Remember how Enron employees found their retirement accounts ruined because company policy blocked them from selling Enron stock while the stock was crashing? Congress is currently debating pension ''reform,'' but only of the most flagrant abuses.
But there is a much bigger story here. It isn't just that some companies irresponsibly lock up workers' retirement assets in their own stock. Fewer and fewer Americans even have secure pensions.
As recently as 1980, one American worker in two had "defined benefit" plans. All during your working life, the company built up a pension account on your behalf. At retirement, your pension, based on your pre-retirement income and years of service, was guaranteed as long as you lived.
No longer. Only one employee in four now has such coverage, mostly in old line companies and unionized ones, and their share of the work force is dwindling.
Instead, this is the age of 401(k)s. As we saw in the Enron case, these plans can be a big problem when pension holdings are concentrated in the company's own stock and the company prevents the worker from diversifying.
But that's only the most extreme problem. Unlike tried and true defined-benefit plans, 401(k) participation is optional for the employee. The company will match a small employee contribution, say, up to 3 percent of your paycheck; if the employee wants to put in more, it all comes out of take-home pay.
There is also a tax benefit; your pension contribution is tax-deferred. But a lot of lower income employees simply can't afford to forgo the take-home pay, and thus miss out on the employer match. In addition, the employee bears all of the risk -- of the stock tanking, the market declining, or just of living too long.
Basically, what has occurred is a shifting of costs and risks from employer to employee. And the same thing is happening with health care.
The next generation of health insurance will be a defined-benefit program. The employer allows the worker a certain annual sum, say $3,000 for health insurance, and the worker is free to go out and buy coverage. But if decent insurance for a family costs $6,000, too bad.
A recent landmark study by the New York University economist Edward N. Wolff for the Economic Policy Institute shows all too vividly the impact of the shift away from traditional pension plans. Although the value of the stock market increased by 248 percent between 1989 and 1998, the typical retiree was in many respects worse off.
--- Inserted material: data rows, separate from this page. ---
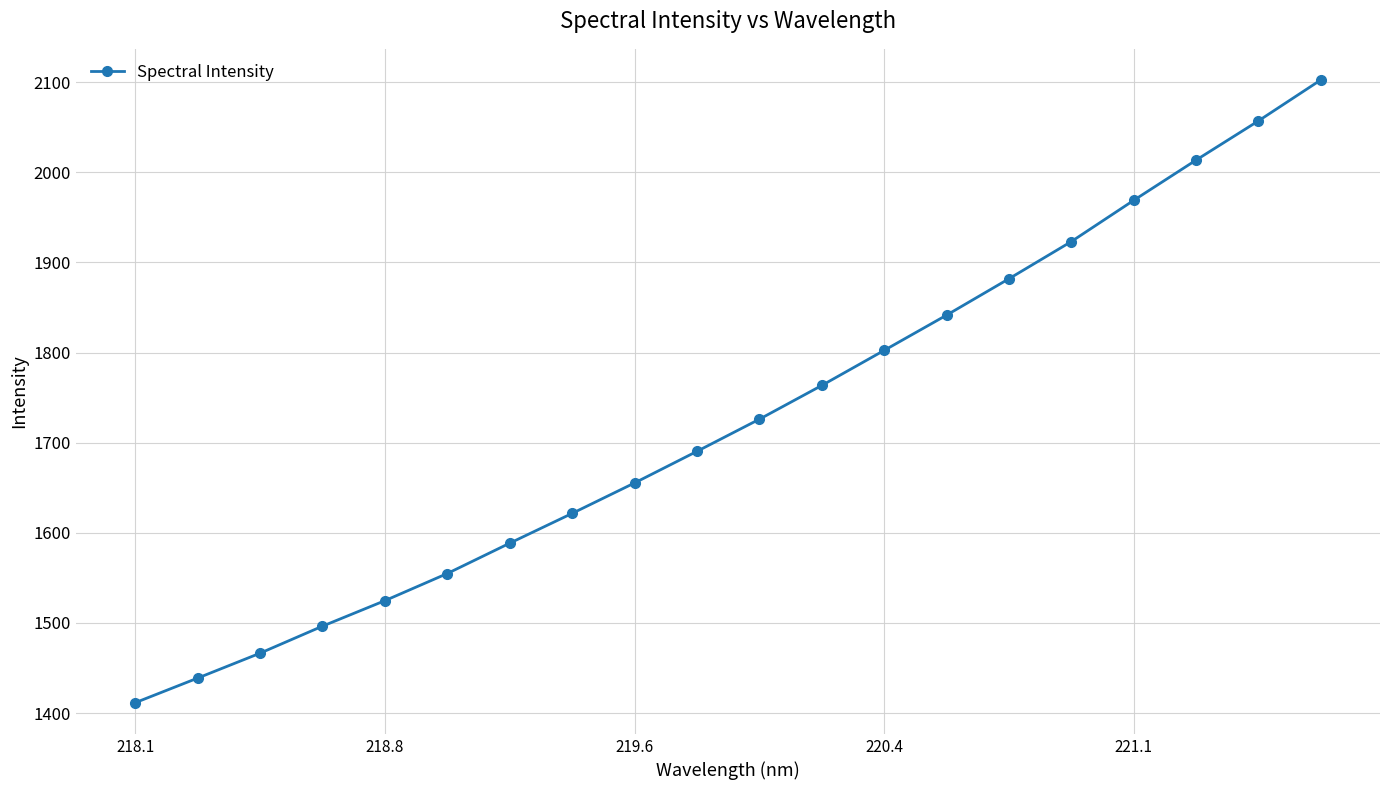

How many values exceed 1725?

10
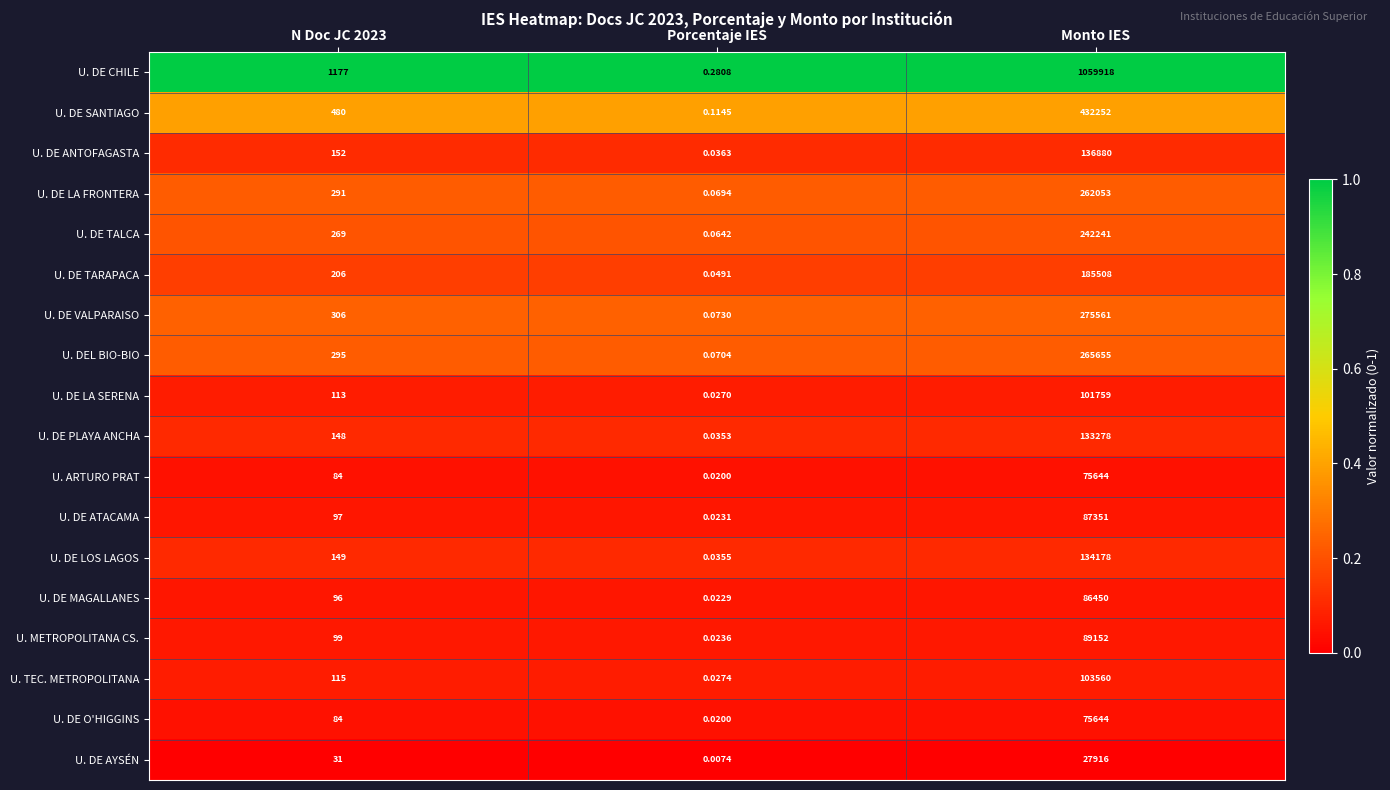

Which series changed the most between N Doc JC 2023 and Porcentaje IES?

U. DE CHILE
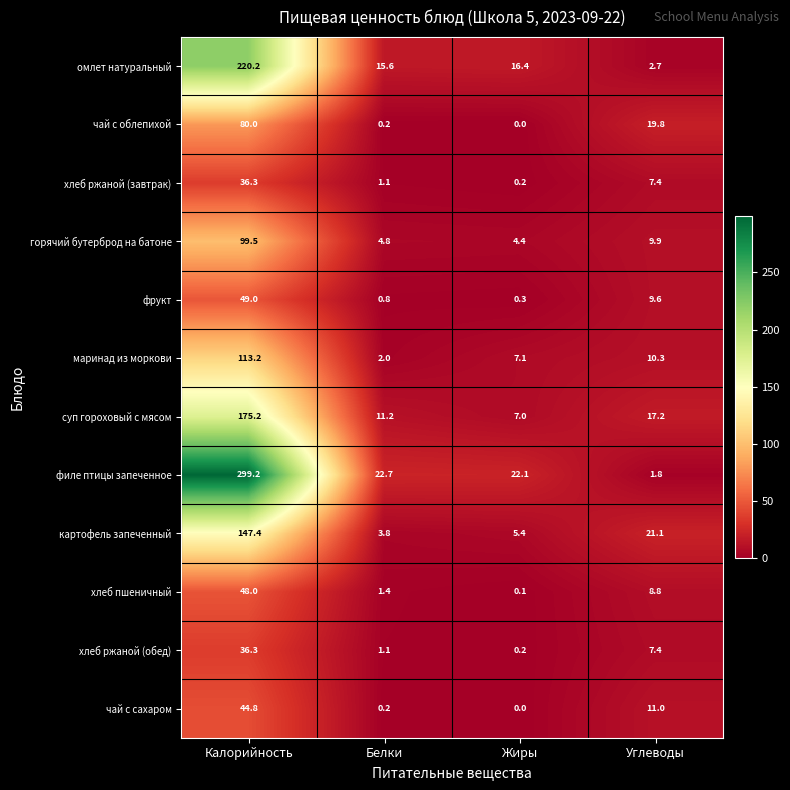

At how many categories does at least one series exceed 167?

1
How can that possibly be? Despite a lot of claims about the majority of Americans now being stockholders, the typical American owns very little stock. Most 401(k) plans do not accumulate enough to live comfortably on. Compared to traditional plans, they are a bad deal (except for the company). Wolff found that in 1989, 29.9 percent of retired Americans had to live on less than half of their pre-retirement income. But by 1998 -- again, after a record stock market boom -- that percent of stressed retirees had risen to 42.5 percent. The typical (median) retirement wealth held by persons in the pre- retirement ages of 47 to 64 also declined, by 11 percent.
So the age of the 401(k) has been a bad deal for most Americans, this despite a booming stock market whose performance will not be repeated in the lifetimes of most retirees. Wolff writes, "An extraordinary 15-year run-up in stock prices at a time when public policy was encouraging expanded individual investment for retirement did not enhance income adequacy for the typical household, even when the market was at its height."
Of course, there was one part of the retirement system that worked just beautifully -- Social Security. This part of the system is the ultimate defined benefit plan. It is adjusted for inflation, it is totally portable, and it covers you as long as you live, whatever happens to the stock market.
But this one part of the retirement system that isn't broken is the part that privatizers want to "fix." They want to make it more like a 401(k) plan. Instead, says Wolff, we should be enhancing Social Security.
It would also be smart policy to require all employers to have decent pension plans, which are portable and which are controlled by independent trustees. But this idea, like Social Security, also requires government to aggressively defend the interests of present and future retirees. These government protections may be unfashionable, but we keep learning that they are essential.